Because if all the PFS tables switch to PF2 you don't get to play them?

If at GenCon 2019 (or 2020) the Paizo room is all PF2 tables, then PF1 players are excluded from GenCon, for instance.

Liberty's Edge

1 person marked this as a favorite.
Nathanael Love wrote:
Jodokai wrote:
Something else I wanted to bring up: Unless you own every 1e book, and have played every AP, module, and PFS scenario that's ever been released for 3.5 and PF 1e, complaining about them not supporting 1e sounds like whining to me. You haven't done what's already there, why does it matter if there's nothing new?

Because if all the PFS tables switch to PF2 you don't get to play them?

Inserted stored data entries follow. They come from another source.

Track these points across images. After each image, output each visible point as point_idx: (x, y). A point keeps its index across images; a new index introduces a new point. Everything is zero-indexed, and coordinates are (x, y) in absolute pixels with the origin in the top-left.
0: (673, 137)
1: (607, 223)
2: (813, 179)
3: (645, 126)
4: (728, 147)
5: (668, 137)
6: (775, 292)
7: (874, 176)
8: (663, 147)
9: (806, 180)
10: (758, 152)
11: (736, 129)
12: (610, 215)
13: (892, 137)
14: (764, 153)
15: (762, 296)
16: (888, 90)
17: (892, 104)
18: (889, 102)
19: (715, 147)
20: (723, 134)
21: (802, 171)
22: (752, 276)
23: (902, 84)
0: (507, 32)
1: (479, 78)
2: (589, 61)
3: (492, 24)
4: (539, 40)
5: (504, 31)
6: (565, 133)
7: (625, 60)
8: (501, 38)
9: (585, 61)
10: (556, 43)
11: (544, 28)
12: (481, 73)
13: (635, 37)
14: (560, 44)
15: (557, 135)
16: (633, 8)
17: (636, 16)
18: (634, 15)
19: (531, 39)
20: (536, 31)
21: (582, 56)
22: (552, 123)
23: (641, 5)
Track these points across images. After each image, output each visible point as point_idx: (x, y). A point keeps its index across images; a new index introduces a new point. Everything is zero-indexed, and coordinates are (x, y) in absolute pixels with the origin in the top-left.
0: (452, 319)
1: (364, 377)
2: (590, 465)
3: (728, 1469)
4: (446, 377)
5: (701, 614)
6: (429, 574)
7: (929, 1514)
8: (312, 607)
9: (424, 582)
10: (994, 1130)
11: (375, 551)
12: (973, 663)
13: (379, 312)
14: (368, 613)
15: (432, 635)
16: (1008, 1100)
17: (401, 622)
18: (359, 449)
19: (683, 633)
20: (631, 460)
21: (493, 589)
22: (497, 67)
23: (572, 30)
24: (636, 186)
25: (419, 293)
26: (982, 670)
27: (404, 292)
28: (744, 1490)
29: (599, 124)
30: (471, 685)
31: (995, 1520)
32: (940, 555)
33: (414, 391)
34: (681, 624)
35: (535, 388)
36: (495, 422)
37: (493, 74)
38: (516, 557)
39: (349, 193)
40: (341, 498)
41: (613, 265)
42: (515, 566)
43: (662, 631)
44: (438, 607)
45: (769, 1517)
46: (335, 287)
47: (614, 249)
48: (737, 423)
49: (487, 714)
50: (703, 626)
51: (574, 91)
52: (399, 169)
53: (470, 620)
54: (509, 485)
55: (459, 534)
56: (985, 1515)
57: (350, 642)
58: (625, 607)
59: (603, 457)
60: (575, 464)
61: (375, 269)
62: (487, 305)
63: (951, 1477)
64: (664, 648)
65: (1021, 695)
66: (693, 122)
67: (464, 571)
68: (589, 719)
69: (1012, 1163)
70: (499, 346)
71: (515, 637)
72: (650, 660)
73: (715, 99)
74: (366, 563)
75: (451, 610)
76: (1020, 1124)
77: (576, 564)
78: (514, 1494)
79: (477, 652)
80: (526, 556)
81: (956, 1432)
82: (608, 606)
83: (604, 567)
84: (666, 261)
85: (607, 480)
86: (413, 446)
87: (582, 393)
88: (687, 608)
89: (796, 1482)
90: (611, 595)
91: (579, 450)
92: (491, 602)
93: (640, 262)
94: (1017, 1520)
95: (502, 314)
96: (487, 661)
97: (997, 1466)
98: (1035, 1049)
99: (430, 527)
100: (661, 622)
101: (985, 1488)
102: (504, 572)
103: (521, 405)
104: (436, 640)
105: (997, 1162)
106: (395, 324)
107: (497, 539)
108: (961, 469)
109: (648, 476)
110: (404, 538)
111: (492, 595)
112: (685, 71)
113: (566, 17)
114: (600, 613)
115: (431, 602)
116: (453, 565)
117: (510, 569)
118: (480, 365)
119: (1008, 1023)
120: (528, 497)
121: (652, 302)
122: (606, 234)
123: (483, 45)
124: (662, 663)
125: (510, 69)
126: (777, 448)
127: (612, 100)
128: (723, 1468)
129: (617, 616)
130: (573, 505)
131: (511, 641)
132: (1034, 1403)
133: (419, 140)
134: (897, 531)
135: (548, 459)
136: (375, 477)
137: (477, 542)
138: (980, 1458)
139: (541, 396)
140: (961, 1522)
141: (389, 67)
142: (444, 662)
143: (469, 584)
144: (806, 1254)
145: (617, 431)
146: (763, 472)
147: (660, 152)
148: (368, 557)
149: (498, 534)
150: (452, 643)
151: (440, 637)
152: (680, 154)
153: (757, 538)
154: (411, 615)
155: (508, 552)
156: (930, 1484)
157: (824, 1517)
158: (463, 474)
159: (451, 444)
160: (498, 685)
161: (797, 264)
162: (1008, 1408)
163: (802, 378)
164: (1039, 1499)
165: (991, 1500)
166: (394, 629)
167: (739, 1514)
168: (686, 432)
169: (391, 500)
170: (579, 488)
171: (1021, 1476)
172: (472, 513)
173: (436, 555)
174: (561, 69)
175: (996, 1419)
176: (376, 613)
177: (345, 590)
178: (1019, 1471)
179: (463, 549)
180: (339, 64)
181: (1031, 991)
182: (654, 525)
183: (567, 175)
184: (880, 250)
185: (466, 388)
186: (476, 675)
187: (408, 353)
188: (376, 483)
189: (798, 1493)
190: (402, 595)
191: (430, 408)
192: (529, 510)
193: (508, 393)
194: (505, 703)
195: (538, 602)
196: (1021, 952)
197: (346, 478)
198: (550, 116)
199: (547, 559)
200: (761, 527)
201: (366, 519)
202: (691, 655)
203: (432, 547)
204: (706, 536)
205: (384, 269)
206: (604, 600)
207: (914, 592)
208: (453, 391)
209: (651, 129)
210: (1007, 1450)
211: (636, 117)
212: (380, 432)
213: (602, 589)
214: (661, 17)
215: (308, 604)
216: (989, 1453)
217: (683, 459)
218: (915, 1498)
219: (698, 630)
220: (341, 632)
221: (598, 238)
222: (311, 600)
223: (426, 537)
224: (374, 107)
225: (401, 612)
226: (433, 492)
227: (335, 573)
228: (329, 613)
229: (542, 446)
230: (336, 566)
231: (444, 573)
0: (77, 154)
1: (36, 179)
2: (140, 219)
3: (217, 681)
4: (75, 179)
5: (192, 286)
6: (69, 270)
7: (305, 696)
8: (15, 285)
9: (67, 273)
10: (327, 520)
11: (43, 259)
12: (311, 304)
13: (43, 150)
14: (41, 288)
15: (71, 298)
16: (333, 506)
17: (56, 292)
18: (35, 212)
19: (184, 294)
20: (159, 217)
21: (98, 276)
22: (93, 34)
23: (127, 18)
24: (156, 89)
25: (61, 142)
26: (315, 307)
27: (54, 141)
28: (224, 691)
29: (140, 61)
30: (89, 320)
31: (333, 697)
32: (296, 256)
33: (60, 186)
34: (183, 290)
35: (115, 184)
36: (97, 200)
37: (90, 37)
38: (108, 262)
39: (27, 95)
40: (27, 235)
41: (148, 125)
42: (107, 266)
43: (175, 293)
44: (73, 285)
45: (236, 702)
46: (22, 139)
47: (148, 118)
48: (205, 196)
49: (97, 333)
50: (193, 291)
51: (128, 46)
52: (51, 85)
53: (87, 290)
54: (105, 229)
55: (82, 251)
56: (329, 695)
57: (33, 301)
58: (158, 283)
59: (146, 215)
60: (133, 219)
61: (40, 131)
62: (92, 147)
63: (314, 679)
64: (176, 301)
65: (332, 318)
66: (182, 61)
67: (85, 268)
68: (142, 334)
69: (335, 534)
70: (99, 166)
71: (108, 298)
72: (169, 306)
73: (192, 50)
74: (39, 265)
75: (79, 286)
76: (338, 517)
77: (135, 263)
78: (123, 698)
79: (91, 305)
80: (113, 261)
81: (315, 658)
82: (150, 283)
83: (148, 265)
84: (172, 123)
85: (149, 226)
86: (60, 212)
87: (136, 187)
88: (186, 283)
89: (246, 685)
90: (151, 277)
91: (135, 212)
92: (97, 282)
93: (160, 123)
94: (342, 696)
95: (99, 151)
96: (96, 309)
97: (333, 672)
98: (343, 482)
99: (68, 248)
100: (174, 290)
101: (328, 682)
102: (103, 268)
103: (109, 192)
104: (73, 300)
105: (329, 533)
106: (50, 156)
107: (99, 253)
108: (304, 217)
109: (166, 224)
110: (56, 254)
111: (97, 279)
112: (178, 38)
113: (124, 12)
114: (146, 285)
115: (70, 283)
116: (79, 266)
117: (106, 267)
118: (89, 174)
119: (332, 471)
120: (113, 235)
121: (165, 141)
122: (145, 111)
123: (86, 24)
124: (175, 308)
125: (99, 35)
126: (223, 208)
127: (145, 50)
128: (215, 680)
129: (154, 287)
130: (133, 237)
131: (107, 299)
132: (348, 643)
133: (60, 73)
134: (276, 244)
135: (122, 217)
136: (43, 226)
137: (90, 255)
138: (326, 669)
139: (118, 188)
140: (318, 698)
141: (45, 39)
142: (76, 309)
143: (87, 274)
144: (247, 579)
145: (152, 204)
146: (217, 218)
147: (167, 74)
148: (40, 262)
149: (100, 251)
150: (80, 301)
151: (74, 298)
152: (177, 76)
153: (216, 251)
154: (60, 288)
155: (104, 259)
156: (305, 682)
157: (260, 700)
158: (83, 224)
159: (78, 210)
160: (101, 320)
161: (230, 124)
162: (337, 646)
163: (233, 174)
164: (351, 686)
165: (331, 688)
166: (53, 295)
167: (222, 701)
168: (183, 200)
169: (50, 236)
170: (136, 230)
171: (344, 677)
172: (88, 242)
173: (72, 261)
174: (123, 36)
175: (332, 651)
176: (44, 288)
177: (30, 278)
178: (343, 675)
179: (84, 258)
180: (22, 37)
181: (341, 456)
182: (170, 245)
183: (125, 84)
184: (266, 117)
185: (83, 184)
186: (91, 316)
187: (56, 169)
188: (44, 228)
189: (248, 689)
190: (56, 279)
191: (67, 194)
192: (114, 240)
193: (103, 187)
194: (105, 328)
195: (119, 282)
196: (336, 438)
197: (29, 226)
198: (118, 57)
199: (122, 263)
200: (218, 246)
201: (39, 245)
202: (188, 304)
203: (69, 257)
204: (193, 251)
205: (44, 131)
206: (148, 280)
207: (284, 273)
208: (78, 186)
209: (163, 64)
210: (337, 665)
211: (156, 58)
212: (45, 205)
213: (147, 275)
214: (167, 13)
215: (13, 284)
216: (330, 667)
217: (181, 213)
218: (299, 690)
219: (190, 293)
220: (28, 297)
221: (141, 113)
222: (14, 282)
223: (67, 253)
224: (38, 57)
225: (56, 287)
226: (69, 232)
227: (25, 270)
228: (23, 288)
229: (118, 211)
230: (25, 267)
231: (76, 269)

If at GenCon 2019 (or 2020) the Paizo room is all PF2 tables, then PF1 players are excluded from GenCon, for instance.

If there are enough PF1 players left that they'd be able to fill out the tables, then there will be tables for them. If not, then there aren't enough PF1 players left anyway, so it's not a big deal.

Paizo waited 10 years for a new edition, putting out tons of great content, but it's getting pretty bloated these days as well. Let the game evolve, that's just how things work. Or are you going to complain that there aren't any 1e D&D tables at GenCon as well, since the game has moved on to new editions since that one was made?